Let’s Talk About Belly Fat

It may not be the most pleasant title for a blog, but belly fat is something that most of us know about. Many of us may even have fought our own battles with it over the years.

It might be something that genuinely worries you – it can, in some instances be linked with increased risk of type 2 diabetes after all – or its appearance may just be the first indication for you that it’s time to hit the gym again!

Spare tyre, jelly belly, mummy tummy… whatever term of endearment you apply to the middle section of your body, chances are that your relationship with it has, at some point, caused you frustration. 

What’s with the growing waist line?

There are two types of belly fat: -

Visceral – the fat which builds up around vital organs like the liver and is associated with an increased risk of chronic disease - type 2 diabetes, heart disease and various cancers, to name just a few of those most commonly linked to it

Subcutaneous – probably what most of us would recognise as ‘having a tummy’ as it is the fat that sits directly under the skin. A certain amount is perfectly natural – after all, it offers a natural layer of protection for our organs, but a high amount is known to lead to health problems

It’s an area of our body where fat seems to stubbornly hang around

There are certainly a number of things you can do to help to reduce belly fat, here are just a few: -

1. Embrace Soluble Fibre 

Soluble fibre is a good all-rounder. As well as making you feel fuller, it also slows down the passage of food through your system and reduces calorie absorption. Soluble fibre is found in many foods, including avocados, Brussel sprouts and blackberries.

2. Dodge the Trans Fats

The negative health effects of trans (or partially hydrogenated) fats have been known for some time now. Their presence in diets has been linked to inflammation and even heart disease, but they are also known to cause an increase in abdominal fat gain.

3. Banish ‘Booze Binges’

The link between alcohol consumption and belly fat is slightly complicated in that it’s more about total units consumed rather than daily intake (i.e. a small amount daily is better than a significant amount in one day). That said, alcohol is known to be high in calories so any reduction at all can only be a good thing!

4. Keep up the Cardio

Cardio or aerobic exercise is known to be a great way to burn calories. When it comes to shedding belly fat, the general consensus seems to be that it’s about the total amount of exercise undertaken rather than individual sessions. Of course, there’s always the opportunity to add a few moves to your routine which specifically target the tummy area.

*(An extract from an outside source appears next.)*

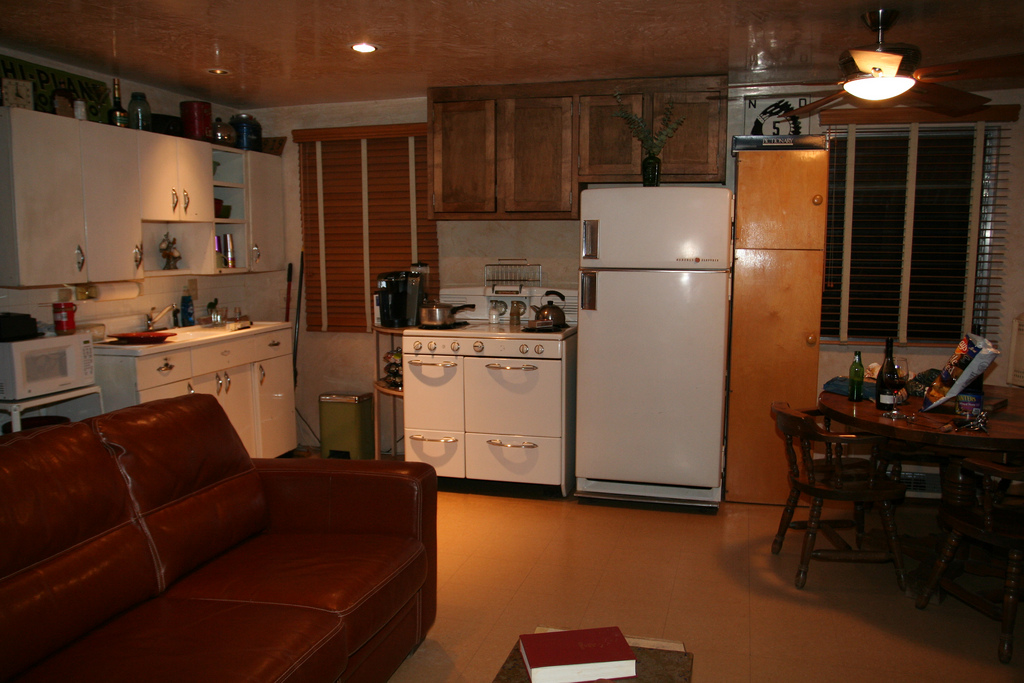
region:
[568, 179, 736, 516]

5. Focus on Sleep and Stress

Perhaps not quite as obvious, but lack of sleep and high-stress levels are both linked with weight gain and expanding waistlines. When it comes to sleep, it’s as much about quality as quantity (at least 7 hours high-quality sleep is optimum) and with stress it’s hormonal – stress triggers your body to produce cortisol which is known to increase appetite and increase fat storage so no stress is best!